Coral Reef Dataset Pipeline

Facing climate change and severe coral reef bleaching, which causes coral reefs to die off, coral reef scientists have been embracing new technologies to help diagnose the overall health of those coral reefs. Satellite remote sensing imagery can measure sea surface temperature as early warning signals for coral bleaching. Underwater, teams of scientists record live coral cover, reef fish biomass and the diversity of coral and fish species. 

However, what has always been conventionally difficult to analyze is data that’s collected manually, in the field, by the scientists themselves. Combining remote sensing information with underwater monitoring surveys is critical for coral reef conservation. For example it’s used to identify climate ‘cool spots’ or refuges that can buy time for coral reefs in a warming climate, evaluate threats from overfishing, monitor pollution or unsustainable development, and track the effectiveness of conservation interventions such as marine protected areas (MPAs) or ridge to reef conservation. 

Over the last 3 years, the Wildlife Conservation Society, World Wildlife Fund and Sparkgeo have developed MERMAID – the first online/offline open-source platform for coral reef monitoring data. Currently, MERMAID has collected over 13,000 coral reef transects, collected from 1,500 sites in 12 countries, and has more than 700 registered users from academic, NGO and government sectors. 

But pairing MERMAID monitoring surveys with remote sensing datasets was difficult. This year, the team at Sparkgeo decided to build a data pipeline that centralizes the data of multiple covariate factors that impact coral reefs and integrates them with MERMAID indicators of coral reef health. The goal was to ingest various remote sensing datasets, normalize the data, centralize it in one place, and provide access to the data via an API to the public, for free. 

What is MERMAID?

MERMAID stands for a Marine Ecological Research Management AID. Coral reef scientists spend hundreds of hours submerged underwater studying the health of coral reef ecosystems around the world – using clipboards, pencils and waterproof paper to collect data. The data they collect by hand is then traditionally transferred from underwater paper over to Excel spreadsheets. This information quantifies reef health and function, such as the amount of living coral on a reef (% hard coral cover), reef fish productivity (biomass, kg/ha) and coral reef diversity (the # of hard coral and reef fish taxa). This information can be further disaggregated into more complex indicators, such as the micronutrients available to coastal fisheries, the functioning of coral reef food web pyramids, or the susceptibility of coral communities to climate change and bleaching.


MERMAID modernizes the process of manually transferring recorded data into spreadsheets, and instead transfers it into a web application that standardizes the inputs, normalizes the data and stores it in the cloud.

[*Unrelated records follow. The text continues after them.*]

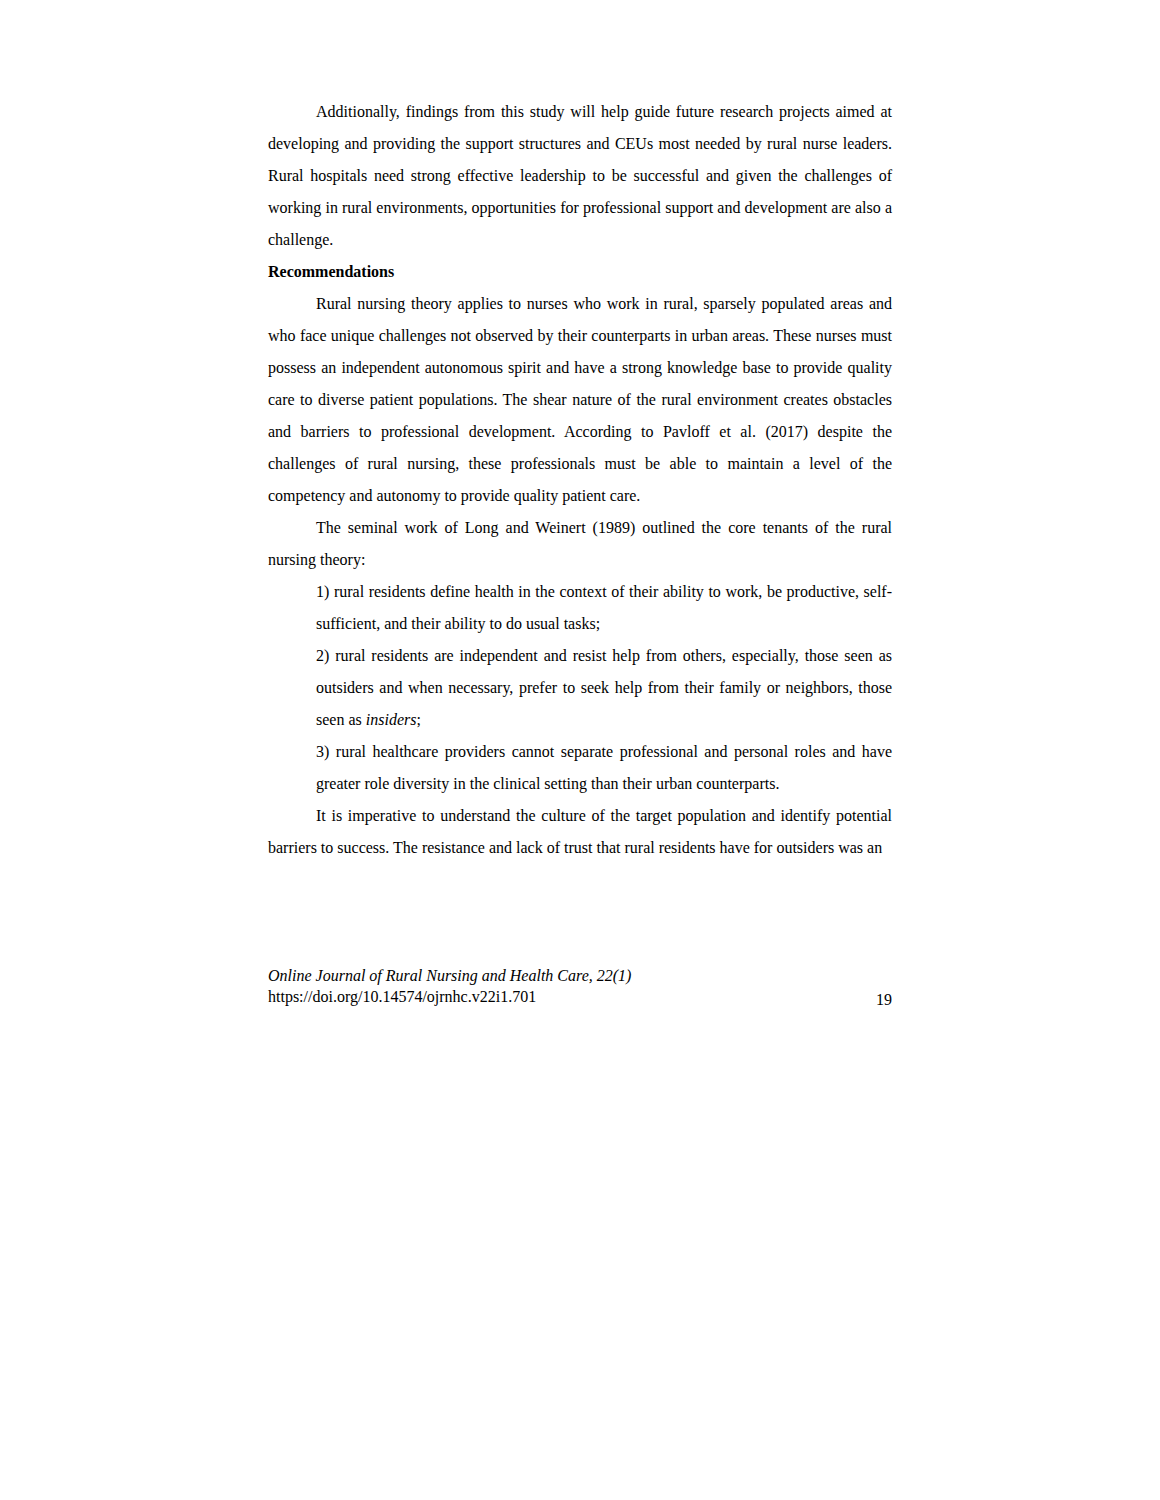Additionally, findings from this study will help guide future research projects aimed at developing and providing the support structures and CEUs most needed by rural nurse leaders. Rural hospitals need strong effective leadership to be successful and given the challenges of working in rural environments, opportunities for professional support and development are also a challenge.
Recommendations
Rural nursing theory applies to nurses who work in rural, sparsely populated areas and who face unique challenges not observed by their counterparts in urban areas. These nurses must possess an independent autonomous spirit and have a strong knowledge base to provide quality care to diverse patient populations. The shear nature of the rural environment creates obstacles and barriers to professional development. According to Pavloff et al. (2017) despite the challenges of rural nursing, these professionals must be able to maintain a level of the competency and autonomy to provide quality patient care.
The seminal work of Long and Weinert (1989) outlined the core tenants of the rural nursing theory:
1) rural residents define health in the context of their ability to work, be productive, self-sufficient, and their ability to do usual tasks;
2) rural residents are independent and resist help from others, especially, those seen as outsiders and when necessary, prefer to seek help from their family or neighbors, those seen as insiders;
3) rural healthcare providers cannot separate professional and personal roles and have greater role diversity in the clinical setting than their urban counterparts.
It is imperative to understand the culture of the target population and identify potential barriers to success. The resistance and lack of trust that rural residents have for outsiders was an
Online Journal of Rural Nursing and Health Care, 22(1)
https://doi.org/10.14574/ojrnhc.v22i1.701
19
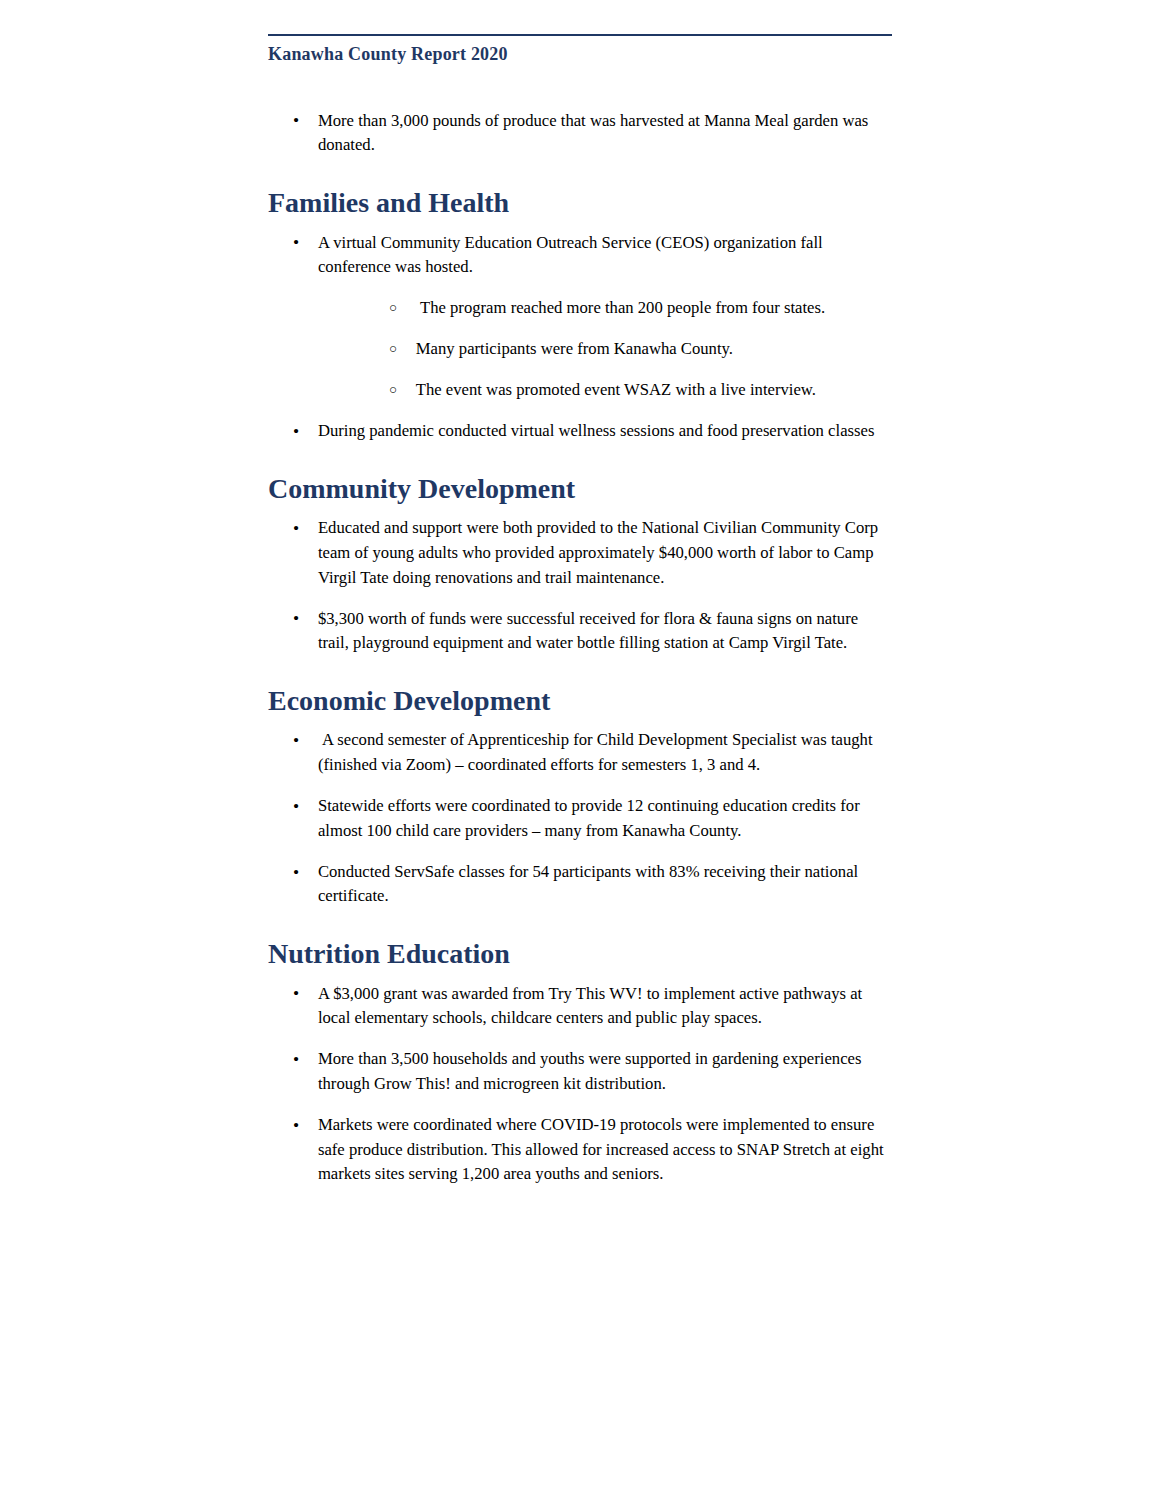Kanawha County Report 2020
More than 3,000 pounds of produce that was harvested at Manna Meal garden was donated.
Families and Health
A virtual Community Education Outreach Service (CEOS) organization fall conference was hosted.
The program reached more than 200 people from four states.
Many participants were from Kanawha County.
The event was promoted event WSAZ with a live interview.
During pandemic conducted virtual wellness sessions and food preservation classes
Community Development
Educated and support were both provided to the National Civilian Community Corp team of young adults who provided approximately $40,000 worth of labor to Camp Virgil Tate doing renovations and trail maintenance.
$3,300 worth of funds were successful received for flora & fauna signs on nature trail, playground equipment and water bottle filling station at Camp Virgil Tate.
Economic Development
A second semester of Apprenticeship for Child Development Specialist was taught (finished via Zoom) – coordinated efforts for semesters 1, 3 and 4.
Statewide efforts were coordinated to provide 12 continuing education credits for almost 100 child care providers – many from Kanawha County.
Conducted ServSafe classes for 54 participants with 83% receiving their national certificate.
Nutrition Education
A $3,000 grant was awarded from Try This WV! to implement active pathways at local elementary schools, childcare centers and public play spaces.
More than 3,500 households and youths were supported in gardening experiences through Grow This! and microgreen kit distribution.
Markets were coordinated where COVID-19 protocols were implemented to ensure safe produce distribution. This allowed for increased access to SNAP Stretch at eight markets sites serving 1,200 area youths and seniors.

It dramatically simplifies the painstaking job of recording coral reef data and cleaning and checking it for error, and allows scientists to scale up their information and collaborate globally to find new strategies and solutions for coral reef conservation. More importantly, their open source web application has made this data open and readily accessible to all coral reef scientists, managers, and governments to inform international policy commitments to save coral reefs.


Bringing in all the data with the MERMAID Pipeline

A large barrier to coral reef scientists is their ability to integrate datasets from remote sensing and underwater monitoring methods. A normalized, and centralized database of coral reef environmental, social, and climate covariates greatly reduces these barriers to accelerate coral reef science. 

Remote sensing datasets help quantify the exogenous factors that impact coral reef ecosystems, such as fishing pressure, water pollution, tourism, or coastal and industrial development. While there are organizations and scientists who develop and track these metrics regularly, this data remained siloed and was time consuming to integrate with underwater monitoring data to build accurate models to track and predict coral reef health. 

The goal of the MERMAID covariates pipeline is to create an automated system that is able to regularly fetch and normalize remote sensing datasets from various sources.  These normalized datasets will be publicly accessible via a MERMAID covariate API allowing MERMAID users to query and visualize these datasets with their underwater monitoring data.

For the first phase of the MERMAID pipeline project, the following datasets have been identified for collection:

coral reef habitat and geomorphology: Allen Coral Atlas

annual composite degree heating weeks (DHW)

fishing pressure: market gravity

water pollution: nutrients

daily sea surface temperature (SST)

human population (number of people) within 10, 50, 100, 250, 500 km

fishing pressure: total gravity

water pollution: sedimentation

The MERMAID Pipeline is still under development and will be made available in the near future.

Saving the world’s coral reefs – faster

Data is critical to inform evidence-based decision making to tackle top threats, protect climate refuges, and ensure conservation and management meets both social and ecological pillars of sustainability. By pairing MERMAID and remote sensing datasets in a reproducible and automated API pipeline, Sparkgeo is helping coral reef scientists have fast and easy access to the datasets they need, on demand. This provides hope not only for coral reef scientists, but most importantly for coral reefs as 90% of coral reefs are threatened by 2050.